Felizmente, Ilhéus possui equipes técnicas e centros especializados que são verdadeiras referências de humanidade, atuando na linha de frente do resgate social. Estes locais oferecem muito mais do que um prato de comida e um banho. Eles garantem o acesso à documentação, apoio médico, iniciativas de ressocialização e aproximação com as suas respectivas famílias. Este é um trabalho que colabora muito com a superação dos vícios em álcool e outras drogas.
No entanto, esses centros, por mais exemplares que sejam, não dão conta do déficit gigantesco e outro agravante é o baixo apoio que os centros recebem. Normalmente ligados a instituições religiosas, o município não participa financeiramente, mas conta com suas estruturas para auxílio nas políticas de apoio à população em situação de rua.

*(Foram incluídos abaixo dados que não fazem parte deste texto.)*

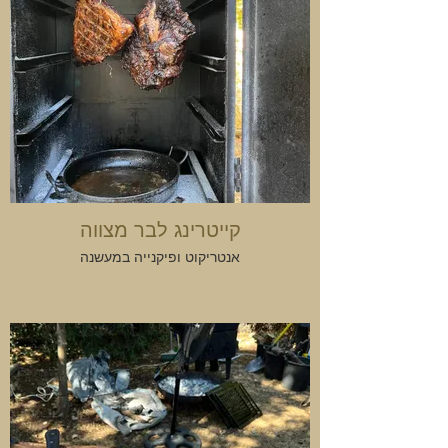
קייטרינג לבר מצווה
אנטריקוט ופיקנייה במעשנה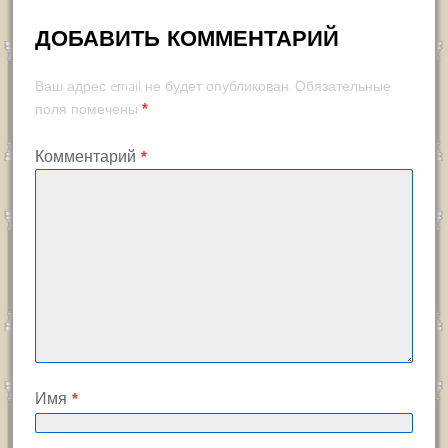
ДОБАВИТЬ КОММЕНТАРИЙ
Ваш адрес email не будет опубликован.
Обязательные
*
поля помечены
Комментарий
*
Имя
*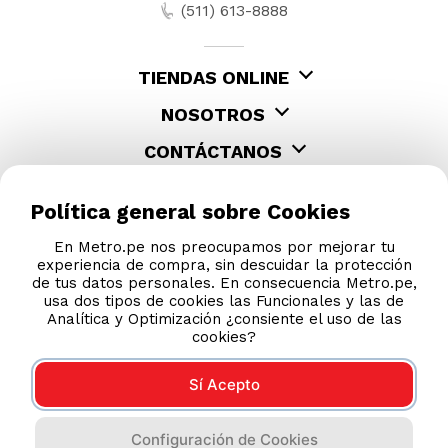
Política general sobre Cookies
En Metro.pe nos preocupamos por mejorar tu
experiencia de compra, sin descuidar la protección
de tus datos personales. En consecuencia Metro.pe,
usa dos tipos de cookies las Funcionales y las de
Analítica y Optimización ¿consiente el uso de las
cookies?
Sí Acepto
Configuración de Cookies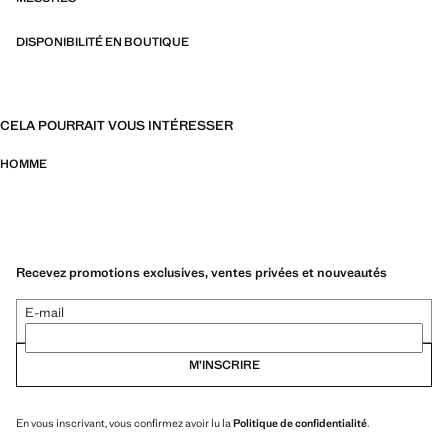
DISPONIBILITÉ EN BOUTIQUE
CELA POURRAIT VOUS INTÉRESSER
HOMME
Recevez promotions exclusives, ventes privées et nouveautés
E-mail
M’INSCRIRE
En vous inscrivant, vous confirmez avoir lu la
Politique de confidentialité
.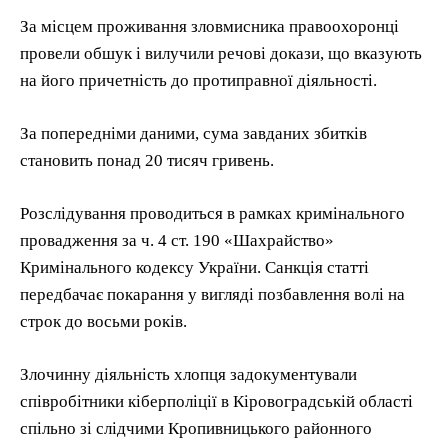
За місцем проживання зловмисника правоохоронці
провели обшук і вилучили речові докази, що вказують
на його причетність до протиправної діяльності.
За попередніми даними, сума завданих збитків
становить понад 20 тисяч гривень.
Розслідування проводиться в рамках кримінального
провадження за ч. 4 ст. 190 «Шахрайство»
Кримінального кодексу України. Санкція статті
передбачає покарання у вигляді позбавлення волі на
строк до восьми років.
Злочинну діяльність хлопця задокументували
співробітники кіберполіції в Кіровоградській області
спільно зі слідчими Кропивницького районного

O esforço da busca ativa é constante, mas ele se torna ineficaz se o município não garantir a vaga de destino: leitos de alta complexidade, centros de reabilitação ampliados e, principalmente, programas de moradia de transição para quem aceita o tratamento. E nessa jornada, é fundamental o trabalho de intercâmbio para reatar os laços familiares, pois a saída definitiva da rua passa pela reconstrução de vínculos.
Por isso, esta é uma questão de política pública sim, mas também da sociedade civil. O Poder Público de Ilhéus precisa, urgentemente, agir: realizar um censo preciso para dimensionar a crise e, principalmente, para comprovar o impacto do "dumping" intermunicipal. Só com dados podemos pressionar o Ministério Público a exigir a corresponsabilidade dos municípios vizinhos, estancando essa transferência desumana.
Mas a mudança passa por todos nós. Precisamos de uma mobilização unida da sociedade civil, integrando-se ao fórum permanente, para fiscalizar e cobrar investimentos em políticas públicas de saúde, com leitos de reabilitação suficientes; políticas de assistência que priorizem a qualificação profissional para a reinserção no mercado de trabalho e políticas de segurança que, em vez de criminalizar a pobreza, se concentrem em combater o tráfico de drogas nas áreas de vulnerabilidade.
Consciência, humanidade e cidadania: estes são os pilares que devem sustentar o projeto de governo de Ilhéus. Somente garantindo dignidade, acolhimento e reais condições de autonomia para a nossa PSR, Ilhéus poderá se orgulhar de ter transformado a crise em um modelo de justiça social. O tempo da omissão sistêmica e da caridade pontual acabou. Ilhéus exige e merece uma solução estrutural e definitiva.